Visible to Intel only — GUID: xis1520273381539
Ixiasoft
Visible to Intel only — GUID: xis1520273381539
Ixiasoft
10.1.2. Using a Single Kernel to Describe Systolic Arrays
Unoptimized multi-kernel systolic array pseudocode:
// data distribution network over an array of channels
channel int c[ROWS][COLS];
channel int d[ROWS][COLS];
attribute((num_compute_units(ROWS,COLS))
kernel void PE() {
// get data values from my neighbors
while(1){
x = read_channel_intel(c[ROWS-1][COLS]);
y = read_channel_inel(d[ROWS][COLS-1]);
// some code that uses x and y
...
// send the same data values to the next neighbors
write_channel_intel(c[ROWS][COLS], x);
write_channel_intel(d[ROWS][COLS], y);
}
}
Optimized single-kernel pseudocode:
kernel void allPEs() {
while(1){
int c[ROWS], d[COLS];
#pragma unroll
for (int i = 0; i < ROWS; i++)
#pragma unroll
for (int j = 0; j < COLS; j++) {
PE(c[i], d[j]);
}
}
}
}
Optimized pseudocode with the __fpga_reg() function:
kernel void allPEs() {
int c[ROWS], d[COLS];
while(1){
#pragma unroll
for (int i = 0; i < ROWS; i++)
#pragma unroll
for (int j = 0; j < COLS; j++) {
// compute and store outputs
PE(c[i], d[j]);
c[i] = __fpga_reg(c[i]);
d[j] = __fpga_reg(d[j]);
}
}
}
}
After the offline compiler unrolls the loop, there is one more register before every PE on both c and d, allowing the Intel® Quartus® Prime Pro Edition software to place the PEs apart.

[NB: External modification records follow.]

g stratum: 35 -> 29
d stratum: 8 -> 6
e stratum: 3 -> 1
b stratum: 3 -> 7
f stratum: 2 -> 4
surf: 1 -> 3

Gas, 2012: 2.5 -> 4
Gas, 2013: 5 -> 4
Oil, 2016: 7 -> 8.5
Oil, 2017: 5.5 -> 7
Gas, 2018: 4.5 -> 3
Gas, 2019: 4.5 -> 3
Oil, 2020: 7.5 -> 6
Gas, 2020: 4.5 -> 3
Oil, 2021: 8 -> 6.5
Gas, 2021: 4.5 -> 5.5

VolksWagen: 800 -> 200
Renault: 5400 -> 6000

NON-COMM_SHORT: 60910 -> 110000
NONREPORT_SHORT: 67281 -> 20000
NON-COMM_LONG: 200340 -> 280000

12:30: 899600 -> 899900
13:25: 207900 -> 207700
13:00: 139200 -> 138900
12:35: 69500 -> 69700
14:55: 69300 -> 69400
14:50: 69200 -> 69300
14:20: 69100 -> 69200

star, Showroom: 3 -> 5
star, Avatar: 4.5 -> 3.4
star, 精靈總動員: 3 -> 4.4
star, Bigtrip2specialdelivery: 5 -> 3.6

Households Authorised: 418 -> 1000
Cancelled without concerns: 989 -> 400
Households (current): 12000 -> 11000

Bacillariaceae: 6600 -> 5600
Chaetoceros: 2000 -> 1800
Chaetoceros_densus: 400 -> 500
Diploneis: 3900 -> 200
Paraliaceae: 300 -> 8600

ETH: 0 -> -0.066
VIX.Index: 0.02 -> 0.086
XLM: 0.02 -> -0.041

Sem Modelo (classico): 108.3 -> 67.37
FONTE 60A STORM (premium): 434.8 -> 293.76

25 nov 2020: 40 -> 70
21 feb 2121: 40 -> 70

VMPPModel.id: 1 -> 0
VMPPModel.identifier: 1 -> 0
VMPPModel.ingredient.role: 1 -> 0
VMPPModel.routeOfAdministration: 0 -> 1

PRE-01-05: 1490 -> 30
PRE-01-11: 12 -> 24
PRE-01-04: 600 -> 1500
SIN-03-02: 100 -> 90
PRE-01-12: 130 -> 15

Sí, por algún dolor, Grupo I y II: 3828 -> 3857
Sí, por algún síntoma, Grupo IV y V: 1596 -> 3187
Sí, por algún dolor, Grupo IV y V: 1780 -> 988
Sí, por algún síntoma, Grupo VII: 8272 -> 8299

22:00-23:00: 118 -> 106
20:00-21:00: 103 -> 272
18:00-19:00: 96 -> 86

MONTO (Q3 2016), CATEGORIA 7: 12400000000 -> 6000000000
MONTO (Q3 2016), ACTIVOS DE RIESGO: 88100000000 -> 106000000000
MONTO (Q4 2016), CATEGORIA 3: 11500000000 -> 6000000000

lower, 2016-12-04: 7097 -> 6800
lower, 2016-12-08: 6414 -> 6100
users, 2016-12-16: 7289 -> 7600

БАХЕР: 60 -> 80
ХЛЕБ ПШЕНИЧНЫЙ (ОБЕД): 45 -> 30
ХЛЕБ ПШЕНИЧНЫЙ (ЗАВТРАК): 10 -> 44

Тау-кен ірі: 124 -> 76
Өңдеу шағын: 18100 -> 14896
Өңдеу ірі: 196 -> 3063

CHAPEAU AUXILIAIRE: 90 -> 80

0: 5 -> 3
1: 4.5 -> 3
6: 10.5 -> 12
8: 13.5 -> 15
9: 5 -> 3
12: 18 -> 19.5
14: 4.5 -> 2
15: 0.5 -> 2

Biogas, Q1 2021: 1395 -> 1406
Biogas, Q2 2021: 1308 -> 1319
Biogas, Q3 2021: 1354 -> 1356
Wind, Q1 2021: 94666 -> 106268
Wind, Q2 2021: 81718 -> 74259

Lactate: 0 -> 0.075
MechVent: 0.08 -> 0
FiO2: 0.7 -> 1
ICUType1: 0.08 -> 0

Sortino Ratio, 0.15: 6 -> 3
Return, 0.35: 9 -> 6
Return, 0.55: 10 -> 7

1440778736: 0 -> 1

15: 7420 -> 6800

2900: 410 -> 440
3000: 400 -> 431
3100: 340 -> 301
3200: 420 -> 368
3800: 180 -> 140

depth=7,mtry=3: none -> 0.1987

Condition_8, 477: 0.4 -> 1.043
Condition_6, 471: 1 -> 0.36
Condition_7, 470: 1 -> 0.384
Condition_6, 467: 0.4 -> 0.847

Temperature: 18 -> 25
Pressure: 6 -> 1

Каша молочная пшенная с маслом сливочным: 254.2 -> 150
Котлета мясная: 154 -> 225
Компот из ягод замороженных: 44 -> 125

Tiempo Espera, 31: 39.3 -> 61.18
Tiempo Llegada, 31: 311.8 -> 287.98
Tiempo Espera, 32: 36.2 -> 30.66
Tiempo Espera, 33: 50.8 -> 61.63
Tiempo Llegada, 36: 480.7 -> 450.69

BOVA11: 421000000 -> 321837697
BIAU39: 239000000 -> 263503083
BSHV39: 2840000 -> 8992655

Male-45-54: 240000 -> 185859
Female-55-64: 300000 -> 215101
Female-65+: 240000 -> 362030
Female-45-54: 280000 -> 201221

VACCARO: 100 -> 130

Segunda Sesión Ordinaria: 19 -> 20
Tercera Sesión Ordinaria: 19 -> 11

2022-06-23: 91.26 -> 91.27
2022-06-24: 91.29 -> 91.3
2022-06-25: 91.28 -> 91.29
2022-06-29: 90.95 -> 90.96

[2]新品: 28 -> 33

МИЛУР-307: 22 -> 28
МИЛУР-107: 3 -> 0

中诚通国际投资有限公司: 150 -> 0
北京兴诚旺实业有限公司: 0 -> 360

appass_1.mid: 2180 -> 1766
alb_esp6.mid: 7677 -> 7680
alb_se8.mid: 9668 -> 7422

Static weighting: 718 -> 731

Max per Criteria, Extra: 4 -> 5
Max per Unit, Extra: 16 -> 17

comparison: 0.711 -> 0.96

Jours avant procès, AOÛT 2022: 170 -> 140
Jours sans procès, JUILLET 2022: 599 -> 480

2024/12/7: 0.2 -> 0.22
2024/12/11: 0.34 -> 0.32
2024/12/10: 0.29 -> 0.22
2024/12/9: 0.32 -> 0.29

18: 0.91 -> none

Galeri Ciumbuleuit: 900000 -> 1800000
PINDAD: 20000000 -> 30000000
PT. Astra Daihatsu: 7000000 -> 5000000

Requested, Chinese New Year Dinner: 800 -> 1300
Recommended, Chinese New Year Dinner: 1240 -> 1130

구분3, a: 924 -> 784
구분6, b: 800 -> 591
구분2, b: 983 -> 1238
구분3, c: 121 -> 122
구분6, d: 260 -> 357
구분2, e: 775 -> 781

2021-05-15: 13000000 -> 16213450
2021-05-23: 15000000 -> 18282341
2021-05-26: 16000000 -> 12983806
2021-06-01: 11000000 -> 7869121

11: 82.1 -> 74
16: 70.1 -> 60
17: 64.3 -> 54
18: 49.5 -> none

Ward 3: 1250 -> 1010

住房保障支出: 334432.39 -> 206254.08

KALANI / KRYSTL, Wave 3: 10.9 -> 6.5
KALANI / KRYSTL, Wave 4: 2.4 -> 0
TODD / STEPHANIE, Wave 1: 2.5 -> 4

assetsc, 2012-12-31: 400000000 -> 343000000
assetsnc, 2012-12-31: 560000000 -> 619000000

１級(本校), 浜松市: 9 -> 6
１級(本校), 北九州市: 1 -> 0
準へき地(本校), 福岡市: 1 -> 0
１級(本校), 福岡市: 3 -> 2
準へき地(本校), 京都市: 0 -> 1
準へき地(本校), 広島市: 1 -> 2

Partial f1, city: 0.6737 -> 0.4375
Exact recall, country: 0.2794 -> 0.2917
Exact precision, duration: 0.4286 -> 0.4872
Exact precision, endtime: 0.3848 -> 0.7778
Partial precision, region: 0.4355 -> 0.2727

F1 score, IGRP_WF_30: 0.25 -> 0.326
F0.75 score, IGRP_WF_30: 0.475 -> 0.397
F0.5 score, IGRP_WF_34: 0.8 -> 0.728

You may add more than one register by inserting multiple __fpga_reg() calls in your code. For example, the call __fpga_reg(__fpga_reg(x)) adds two registers on the data path. However, having excessive __fpga_reg() calls in your kernel increases the design area, and the congestion might result in fMAX degradation.